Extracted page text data

● ● ●

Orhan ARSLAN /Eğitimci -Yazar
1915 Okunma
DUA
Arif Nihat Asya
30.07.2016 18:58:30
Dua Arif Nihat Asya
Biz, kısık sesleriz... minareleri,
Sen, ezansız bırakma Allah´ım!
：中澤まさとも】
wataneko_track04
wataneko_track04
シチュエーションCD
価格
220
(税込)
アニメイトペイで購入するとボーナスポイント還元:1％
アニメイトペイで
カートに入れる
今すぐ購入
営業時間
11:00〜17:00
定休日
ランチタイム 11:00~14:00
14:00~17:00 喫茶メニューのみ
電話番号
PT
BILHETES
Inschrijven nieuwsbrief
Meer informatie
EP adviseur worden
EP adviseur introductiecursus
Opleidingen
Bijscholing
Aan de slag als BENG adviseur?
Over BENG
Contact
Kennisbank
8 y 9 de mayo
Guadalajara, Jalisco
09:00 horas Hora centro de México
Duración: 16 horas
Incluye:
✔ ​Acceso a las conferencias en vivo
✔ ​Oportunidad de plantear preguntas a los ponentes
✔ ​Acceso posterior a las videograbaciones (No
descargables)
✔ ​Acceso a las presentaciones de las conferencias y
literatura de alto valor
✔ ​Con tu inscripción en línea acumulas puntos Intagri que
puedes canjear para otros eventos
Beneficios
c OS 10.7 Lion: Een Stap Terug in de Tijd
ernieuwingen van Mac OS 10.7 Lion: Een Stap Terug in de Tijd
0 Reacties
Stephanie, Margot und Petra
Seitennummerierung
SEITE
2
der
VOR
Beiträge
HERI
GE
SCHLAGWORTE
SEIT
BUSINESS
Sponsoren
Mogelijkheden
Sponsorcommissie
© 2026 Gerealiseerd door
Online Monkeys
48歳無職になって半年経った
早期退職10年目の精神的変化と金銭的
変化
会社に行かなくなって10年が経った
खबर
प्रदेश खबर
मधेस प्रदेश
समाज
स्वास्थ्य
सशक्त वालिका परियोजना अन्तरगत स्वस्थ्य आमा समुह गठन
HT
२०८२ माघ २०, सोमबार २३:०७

● ● ●

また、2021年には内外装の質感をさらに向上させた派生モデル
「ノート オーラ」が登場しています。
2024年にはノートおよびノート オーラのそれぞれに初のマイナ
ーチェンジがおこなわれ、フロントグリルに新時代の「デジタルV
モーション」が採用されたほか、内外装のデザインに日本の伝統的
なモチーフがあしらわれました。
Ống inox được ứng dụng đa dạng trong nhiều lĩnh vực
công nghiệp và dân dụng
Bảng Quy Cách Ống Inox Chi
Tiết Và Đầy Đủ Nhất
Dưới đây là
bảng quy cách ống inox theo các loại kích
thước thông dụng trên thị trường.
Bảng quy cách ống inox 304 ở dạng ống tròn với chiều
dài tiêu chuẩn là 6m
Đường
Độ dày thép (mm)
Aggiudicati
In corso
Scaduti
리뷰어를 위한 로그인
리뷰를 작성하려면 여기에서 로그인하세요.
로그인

● ● ●

• Task details: Give back the records above exactly, limited to the lines between the one holding "Seitennummerierung" and the one holding "२०८२ माघ २०, सोमबार २३:०७", inclusive.

• Solved problem:
Seitennummerierung
SEITE
2
der
VOR
Beiträge
HERI
GE
SCHLAGWORTE
SEIT
BUSINESS
Sponsoren
Mogelijkheden
Sponsorcommissie
© 2026 Gerealiseerd door
Online Monkeys
48歳無職になって半年経った
早期退職10年目の精神的変化と金銭的
変化
会社に行かなくなって10年が経った
खबर
प्रदेश खबर
मधेस प्रदेश
समाज
स्वास्थ्य
सशक्त वालिका परियोजना अन्तरगत स्वस्थ्य आमा समुह गठन
HT
२०८२ माघ २०, सोमबार २३:०७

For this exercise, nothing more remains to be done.